## Passage provided
--- START ---

Well, the main reason for all the controversy is that, in addition to all the above, they also work as Radio over Internet Protocol (RoIP) devices.

Put simply, you can contact other people (amateurs and non-amateurs) via PTT over the internet with no amateur licence required. The radios do not transmit on amateur frequencies but still work as ‘radios’, albeit but using ‘Internet Propagation’.

 

It’s all about Propagation…

Most of us are aware that all radio signals from LF to Microwave are effectively line-of-sight. Enhanced propagation happens because of natural phenomena such as that which occurs in the ionosphere and the troposphere. Because we experience that on some bands most days of the year, it is easy to take it for granted.

The internet is now also a form of propagation for signals. Yes, they may well be digital signals but the internet is, in effect, a man-made form of enhancing signals so they travel longer distances than they otherwise would. Sometimes wires (or optical fibres) are involved, sometimes not.

This leads many to dismiss Network Radios out of hand. “They do not transmit on 2m, so it’s not ‘real’ amateur radio”. It’s true they don’t directly transmit on amateur bands. The real question is, does that matter? And, if so, how much does it matter?

 

An Example from Another Hobby

Let me try to draw a parallel − allow me to liken amateur radio to rock climbing.

The people in Fig. 2 are rock climbing- but the people in Fig. 3 are also rock climbing. The people in Fig. 2 are doing some pretty hair-raising things but, to my way of thinking, so are the people in Fig. 3. You won’t catch me attempting either sort!

Yes, the man-made climbing wall (like the man-made internet propagation) is not the same as the mountain (ionospheric propagation) but it is still climbing, even if it is indoors (with no natural weather phenomena, either) and on a man-made structure.

Can you see the parallel I am trying to draw here? And here is the rub − do you think the advent of indoor climbing walls has attracted new people to the climbing hobby or has it put them off?

 

It’s All About the Software…

In 2018, the internet is, for most people on the planet, the medium of choice for reliable long-distance communications and it is open to everyone − we are all ‘end-users’. An app like Zello is particularly interesting to us as amateurs. Part social media, part PTT radio communications, it’s a bridge between modern digital life and amateur radio. Zello allows us to create ‘Two-way radio communities’ with the safeguards of moderation built in.

--- END ---

## Data excerpts
--- START ---

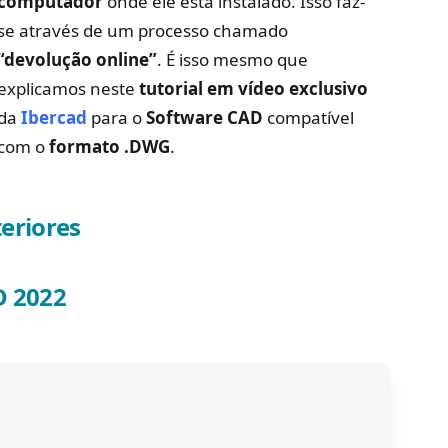
computador
onde ele está instalado. Isso faz-
se através de um processo chamado
“devolução online”
. É isso mesmo que
explicamos neste
tutorial em vídeo exclusivo
da
Ibercad
para o
Software CAD
compatível
com o
formato .
DWG
.
eriores
D 2022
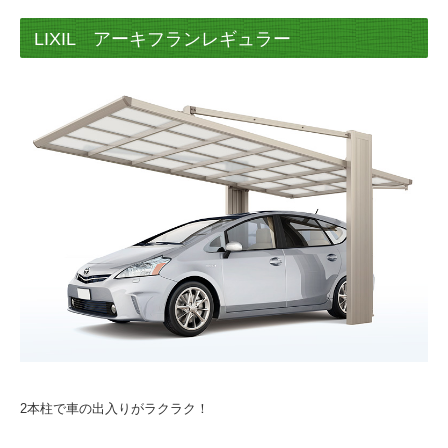
LIXIL アーキフランレギュラー
2本柱で車の出入りがラクラク！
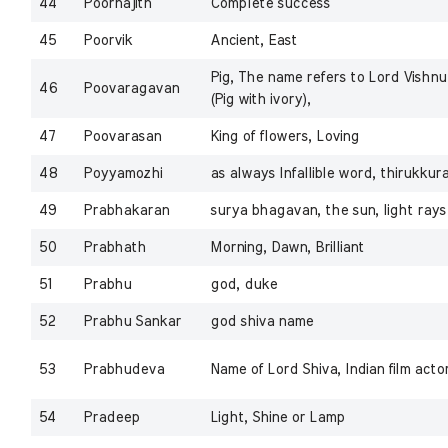
44
Poornajith
Complete success
45
Poorvik
Ancient, East
Pig, The name refers to Lord Vishn
46
Poovaragavan
(Pig with ivory),
47
Poovarasan
King of flowers, Loving
48
Poyyamozhi
as always Infallible word, thirukkura
49
Prabhakaran
surya bhagavan, the sun, light rays
50
Prabhath
Morning, Dawn, Brilliant
51
Prabhu
god, duke
52
Prabhu Sankar
god shiva name
53
Prabhudeva
Name of Lord Shiva, Indian film acto
54
Pradeep
Light, Shine or Lamp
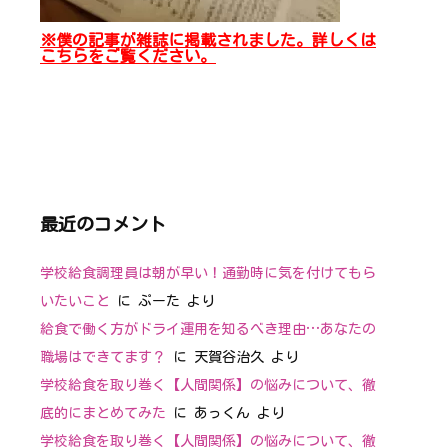
※僕の記事が雑誌に掲載されました。詳しくは
こちらをご覧ください。
最近のコメント
学校給食調理員は朝が早い！通勤時に気を付けてもら
いたいこと
に
ぷーた
より
給食で働く方がドライ運用を知るべき理由…あなたの
職場はできてます？
に
天賀谷治久
より
学校給食を取り巻く【人間関係】の悩みについて、徹
底的にまとめてみた
に
あっくん
より
学校給食を取り巻く【人間関係】の悩みについて、徹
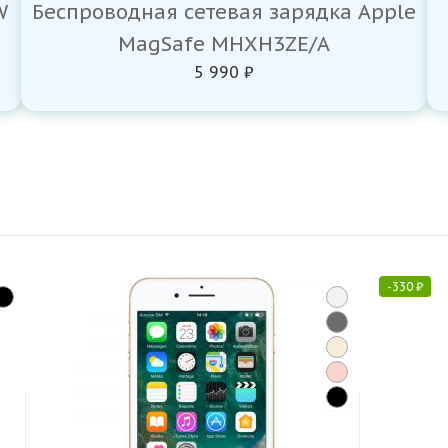
W
Беспроводная сетевая зарядка Apple
MagSafe MHXH3ZE/A
5 990 ₽
-
330
₽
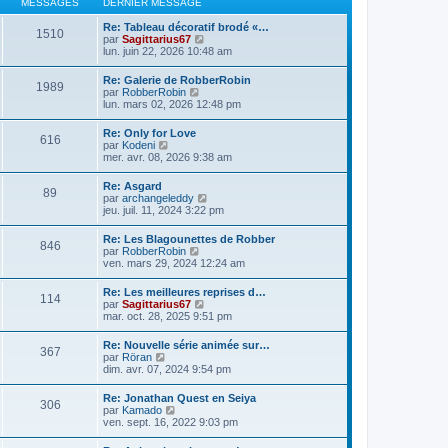
e
MESSAGES
DERNIER MESSAGE
i
e
s
e
r
s
Re: Tableau décoratif brodé «…
r
1510
n
a
V
par
Sagittarius67
m
i
g
o
lun. juin 22, 2026 10:48 am
e
e
e
i
s
r
r
s
Re: Galerie de RobberRobin
m
1989
l
a
V
par
RobberRobin
e
e
g
o
lun. mars 02, 2026 12:48 pm
s
d
e
i
s
e
r
a
Re: Only for Love
r
616
l
g
V
par
Kodeni
n
e
e
o
mer. avr. 08, 2026 9:38 am
i
d
i
e
e
r
r
Re: Asgard
r
89
l
m
V
par
archangeleddy
n
e
e
o
jeu. juil. 11, 2024 3:22 pm
i
d
s
i
e
e
s
r
r
Re: Les Blagounettes de Robber
r
a
846
l
m
V
par
RobberRobin
n
g
e
e
o
ven. mars 29, 2024 12:24 am
i
e
d
s
i
e
e
s
r
r
Re: Les meilleures reprises d…
r
a
114
l
m
V
par
Sagittarius67
n
g
e
e
o
mar. oct. 28, 2025 9:51 pm
i
e
d
s
i
e
e
s
r
r
Re: Nouvelle série animée sur…
r
a
367
l
m
V
par
Röran
n
g
e
e
o
dim. avr. 07, 2024 9:54 pm
i
e
d
s
i
e
e
s
r
r
Re: Jonathan Quest en Seiya
r
a
306
l
m
V
par
Kamado
n
g
e
e
o
ven. sept. 16, 2022 9:03 pm
i
e
d
s
i
e
e
s
r
r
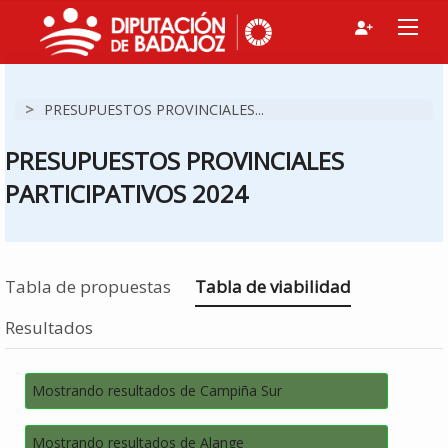
>
PRESUPUESTOS PROVINCIALES...
PRESUPUESTOS PROVINCIALES
PARTICIPATIVOS 2024
Estás en
Tabla de propuestas
Tabla de viabilidad
Resultados
Mostrando resultados de Campiña Sur
Mostrando resultados de Alange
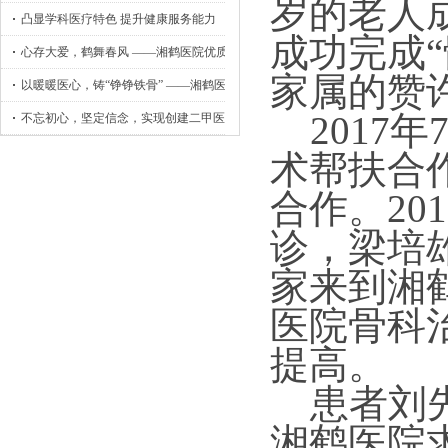
岁的老人
凸显学科医疗特色 提升健康服务能力
成功完成
心存大爱，鹤舞春风 ——湘鹤医院优质护理工作侧记
家属的赞
以暖暖医心，铸“铮铮铁骨” ——湘鹤医院骨外科小记
2017
不忘初心，坚定信念，实现创建二甲医院目标
术帮扶合
合作。20
诊，梁培
家来到湘
医院骨科
提高。
患者刘先
湘鹤医院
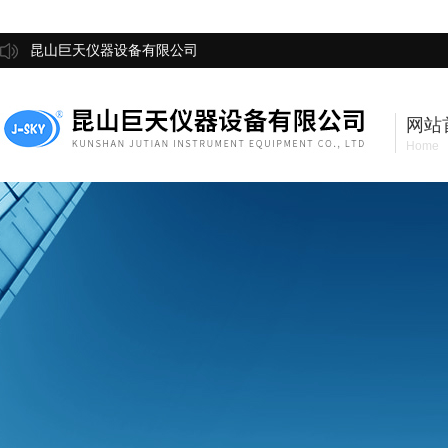
昆山巨天仪器设备有限公司
网站
Home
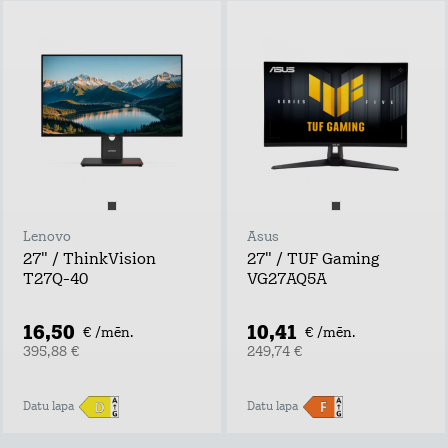
Lenovo
Asus
27" / ThinkVision
27" / TUF Gaming
T27Q-40
VG27AQ5A
16,50
10,41
€ /mēn.
€ /mēn.
395,88 €
249,74 €
Datu lapa
Datu lapa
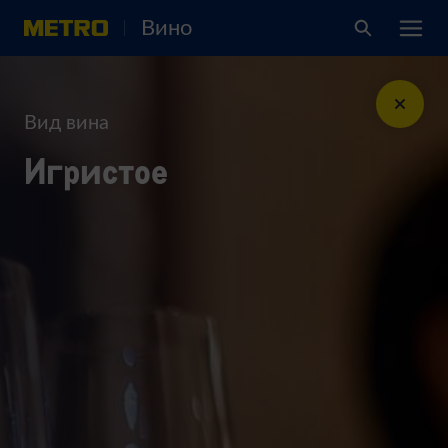
Вино
Вид вина
Игристое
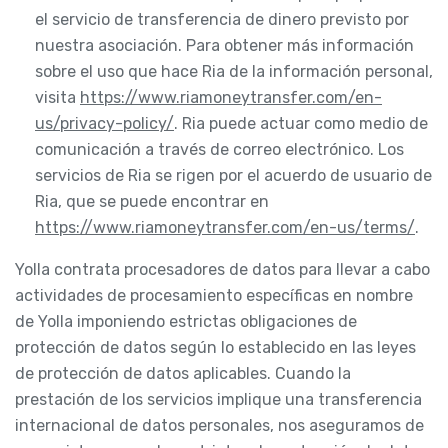
el servicio de transferencia de dinero previsto por
nuestra asociación. Para obtener más información
sobre el uso que hace Ria de la información personal,
visita
https://www.riamoneytransfer.com/en-
us/privacy-policy/
. Ria puede actuar como medio de
comunicación a través de correo electrónico. Los
servicios de Ria se rigen por el acuerdo de usuario de
Ria, que se puede encontrar en
https://www.riamoneytransfer.com/en-us/terms/
.
Yolla contrata procesadores de datos para llevar a cabo
actividades de procesamiento específicas en nombre
de Yolla imponiendo estrictas obligaciones de
protección de datos según lo establecido en las leyes
de protección de datos aplicables. Cuando la
prestación de los servicios implique una transferencia
internacional de datos personales, nos aseguramos de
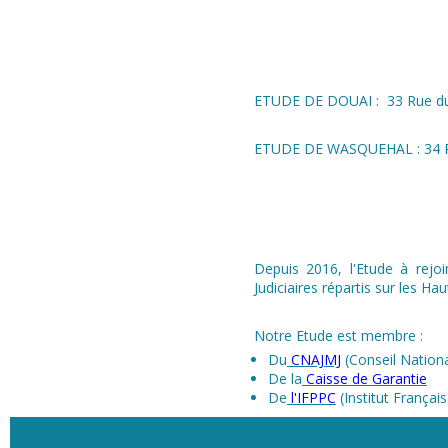
ETUDE DE DOUAI : 33 Rue du 
ETUDE DE WASQUEHAL : 34 Ru
Depuis 2016, l'Etude à rejo
Judiciaires répartis sur les Ha
Notre Etude est membre :
Du
CNAJMJ
(Conseil Nationa
De la
Caisse de Garantie
De
l'IFPPC
(Institut Françai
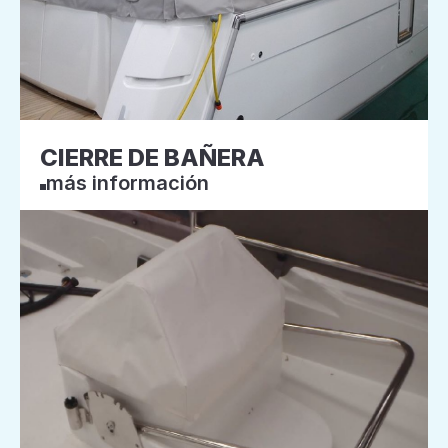
CIERRE DE BAÑERA
más información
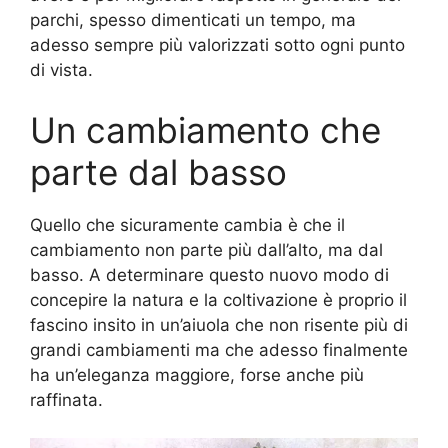
parchi, spesso dimenticati un tempo, ma
adesso sempre più valorizzati sotto ogni punto
di vista.
Un cambiamento che
parte dal basso
Quello che sicuramente cambia è che il
cambiamento non parte più dall’alto, ma dal
basso. A determinare questo nuovo modo di
concepire la natura e la coltivazione è proprio il
fascino insito in un’aiuola che non risente più di
grandi cambiamenti ma che adesso finalmente
ha un’eleganza maggiore, forse anche più
raffinata.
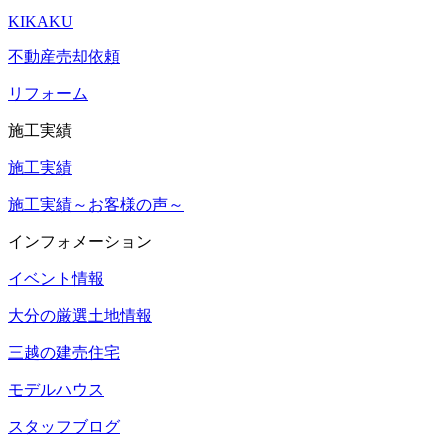
KIKAKU
不動産売却依頼
リフォーム
施工実績
施工実績
施工実績～お客様の声～
インフォメーション
イベント情報
大分の厳選土地情報
三越の建売住宅
モデルハウス
スタッフブログ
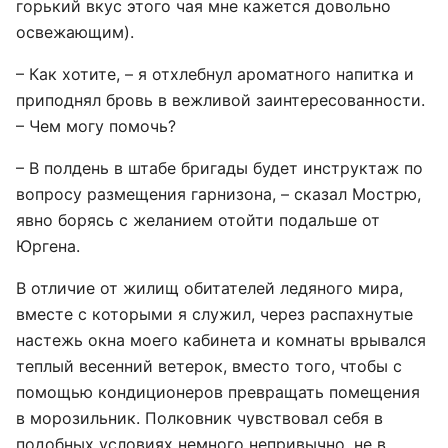
горький вкус этого чая мне кажется довольно
освежающим).
– Как хотите, – я отхлебнул ароматного напитка и
приподнял бровь в вежливой заинтересованности.
– Чем могу помочь?
– В полдень в штабе бригады будет инструктаж по
вопросу размещения гарнизона, – сказал Мострю,
явно борясь с желанием отойти подальше от
Юргена.
В отличие от жилищ обитателей ледяного мира,
вместе с которыми я служил, через распахнутые
настежь окна моего кабинета и комнаты врывался
теплый весенний ветерок, вместо того, чтобы с
помощью кондиционеров превращать помещения
в морозильник. Полковник чувствовал себя в
подобных условиях немного непривычно, не в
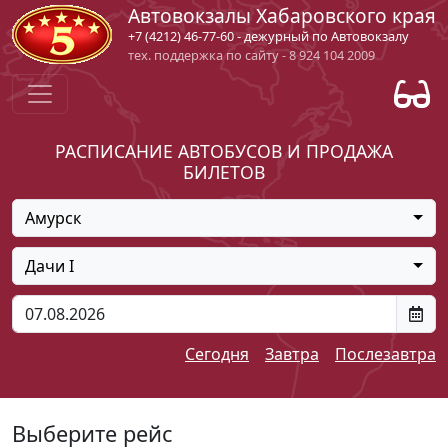
Автовокзалы Хабаровского края
+7 (4212) 46-77-60 - дежурный по Автовокзалу
тех. поддержка по сайту - 8 924 104 2009
РАСПИСАНИЕ АВТОБУСОВ И ПРОДАЖА
БИЛЕТОВ
Амурск
Дачи I
Сегодня
Завтра
Послезавтра
Выберите рейс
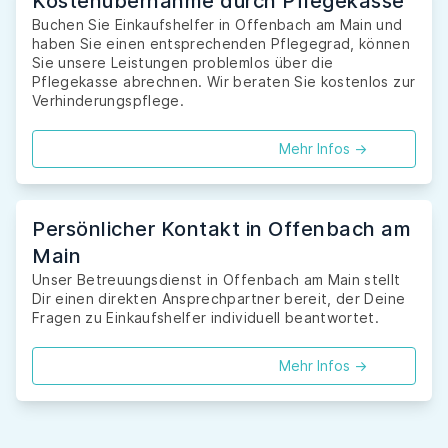
Kostenübernahme durch Pflegekasse
Buchen Sie Einkaufshelfer in Offenbach am Main und
haben Sie einen entsprechenden Pflegegrad, können
Sie unsere Leistungen problemlos über die
Pflegekasse abrechnen. Wir beraten Sie kostenlos zur
Verhinderungspflege.
Mehr Infos ->
Persönlicher Kontakt in Offenbach am
Main
Unser Betreuungsdienst in Offenbach am Main stellt
Dir einen direkten Ansprechpartner bereit, der Deine
Fragen zu Einkaufshelfer individuell beantwortet.
Mehr Infos ->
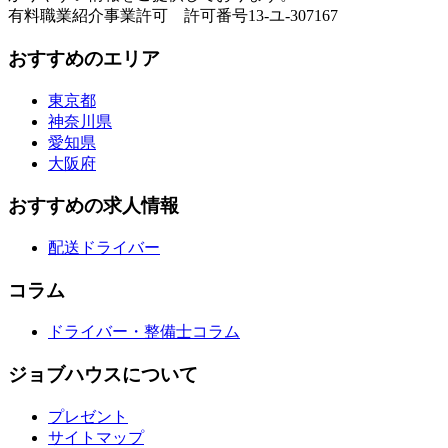
有料職業紹介事業許可 許可番号13-ユ-307167
おすすめのエリア
東京都
神奈川県
愛知県
大阪府
おすすめの求人情報
配送ドライバー
コラム
ドライバー・整備士コラム
ジョブハウスについて
プレゼント
サイトマップ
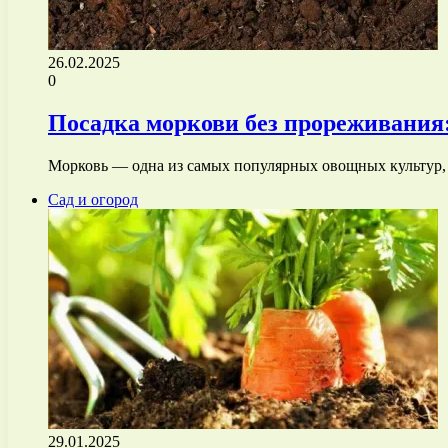
26.02.2025
0
Посадка моркови без прореживания
Морковь — одна из самых популярных овощных культур, 
Сад и огород
29.01.2025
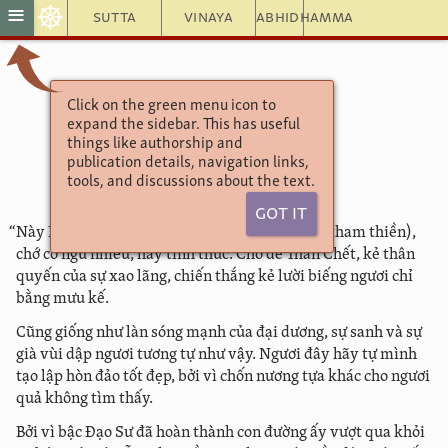
☸
≡
Sutta
Vinaya
Abhidhamma
Click on the green menu icon to
TRƯỞNG LÃO KỆ
expand the sidebar. This has useful
6 NHÓM SÁU
things like authorship and
216. Kātiyāna
publication details, navigation links,
tools, and discussions about the text.
Got It
“Này Kātiyāna, hãy đứng lên, hãy ngồi xuống (tham thiền),
chớ có ngủ nhiều, hãy tỉnh thức. Chớ để Thần Chết, kẻ thân
quyến của sự xao lãng, chiến thắng kẻ lười biếng ngươi chỉ
bằng mưu kế.
Cũng giống như làn sóng mạnh của đại dương, sự sanh và sự
già vùi dập ngươi tương tự như vậy. Ngươi đây hãy tự mình
tạo lập hòn đảo tốt đẹp, bởi vì chốn nương tựa khác cho ngươi
quả không tìm thấy.
Bởi vì bậc Đạo Sư đã hoàn thành con đường ấy vượt qua khỏi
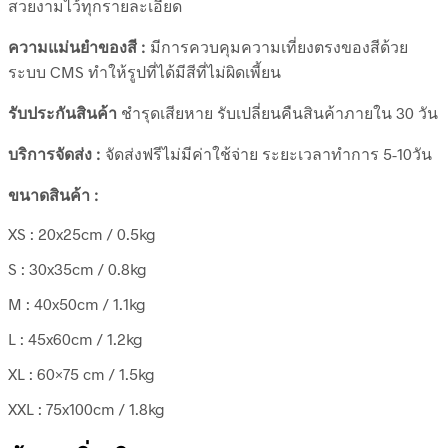
สวยงามไว้ทุกรายละเอียด
ความแม่นยำของสี :
มีการควบคุมความเที่ยงตรงของสีด้วย
ระบบ CMS ทำให้รูปที่ได้มีสีที่ไม่ผิดเพี้ยน
รับประกันสินค้า
ชำรุดเสียหาย รับเปลี่ยนคืนสินค้าภายใน 30 วัน
บริการจัดส่ง :
จัดส่งฟรีไม่มีค่าใช้จ่าย ระยะเวลาทำการ 5-10วัน
ขนาดสินค้า :
XS : 20x25cm / 0.5kg
S : 30x35cm / 0.8kg
M : 40x50cm / 1.1kg
L : 45x60cm / 1.2kg
XL : 60×75 cm / 1.5kg
XXL : 75x100cm / 1.8kg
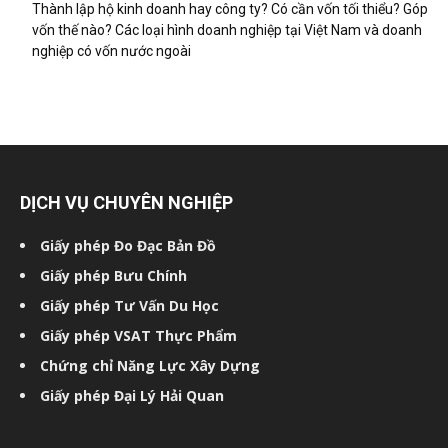
Thành lập hộ kinh doanh hay công ty? Có cần vốn tối thiểu? Góp
vốn thế nào? Các loại hình doanh nghiệp tại Việt Nam và doanh
nghiệp có vốn nước ngoài
DỊCH VỤ CHUYÊN NGHIỆP
Giấy phép Đo Đạc Bản Đồ
Giấy phép Bưu Chính
Giấy phép Tư Vấn Du Học
Giấy phép VSAT Thực Phẩm
Chứng chỉ Năng Lực Xây Dựng
Giấy phép Đại Lý Hải Quan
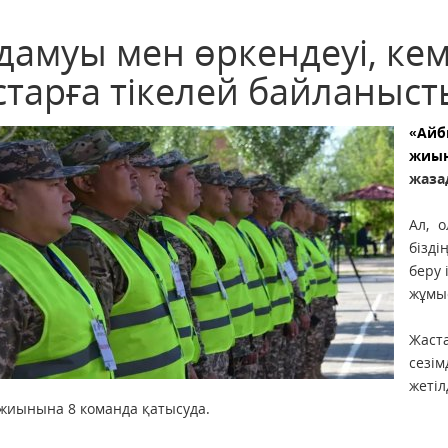
 дамуы мен өркендеуі, ке
старға тікелей байланыст
«Ай
жиы
жаз
Ал, 
бізді
беру 
жұмы
Жаст
сезі
жеті
жиынына 8 команда қатысуда.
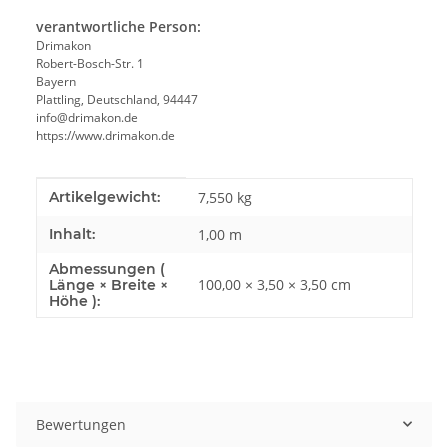
verantwortliche Person:
Drimakon
Robert-Bosch-Str. 1
Bayern
Plattling, Deutschland, 94447
info@drimakon.de
https://www.drimakon.de
Produkteigenschaft
Wert
Artikelgewicht:
7,550
kg
Inhalt:
1,00 m
Abmessungen (
100,00 × 3,50 × 3,50 cm
Länge × Breite ×
Höhe ):
Bewertungen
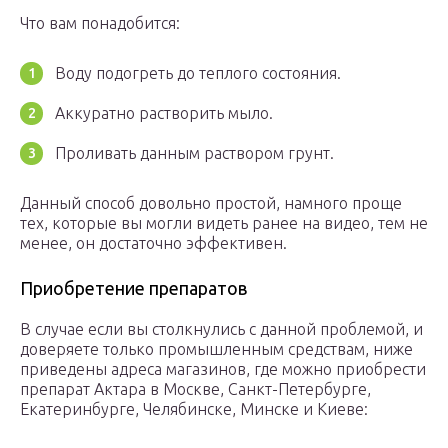
Что вам понадобится:
Воду подогреть до теплого состояния.
Аккуратно растворить мыло.
Проливать данным раствором грунт.
Данный способ довольно простой, намного проще
тех, которые вы могли видеть ранее на видео, тем не
менее, он достаточно эффективен.
Приобретение препаратов
В случае если вы столкнулись с данной проблемой, и
доверяете только промышленным средствам, ниже
приведены адреса магазинов, где можно приобрести
препарат Актара в Москве, Санкт-Петербурге,
Екатеринбурге, Челябинске, Минске и Киеве:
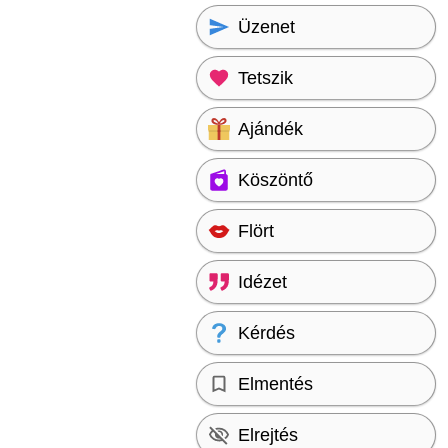
Üzenet
Tetszik
Ajándék
Köszöntő
Flört
Idézet
Kérdés
Elmentés
Elrejtés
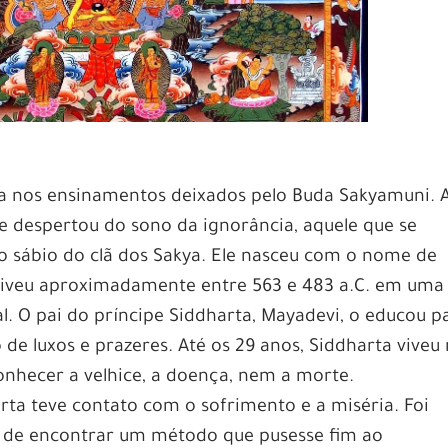
a nos ensinamentos deixados pelo Buda Sakyamuni.
ue despertou do sono da ignorância, aquele que se
 o sábio do clã dos Sakya. Ele nasceu com o nome de
 viveu aproximadamente entre 563 e 483 a.C. em uma
l. O pai do príncipe Siddharta, Mayadevi, o educou p
de luxos e prazeres. Até os 29 anos, Siddharta viveu
onhecer a velhice, a doença, nem a morte.
arta teve contato com o sofrimento e a miséria. Foi
im de encontrar um método que pusesse fim ao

--- END ---

## Parts of the exercise
a. In the passage on network radios, which app is described as part social media and part PTT radio communications?
b. Reproduce word for word the portion of the passage on network radios between "An Example from" and "attempting either sort!", inclusive.

## Results by task
a. Zello.

b.
An Example from Another Hobby

Let me try to draw a parallel − allow me to liken amateur radio to rock climbing.

The people in Fig. 2 are rock climbing- but the people in Fig. 3 are also rock climbing. The people in Fig. 2 are doing some pretty hair-raising things but, to my way of thinking, so are the people in Fig. 3. You won’t catch me attempting either sort!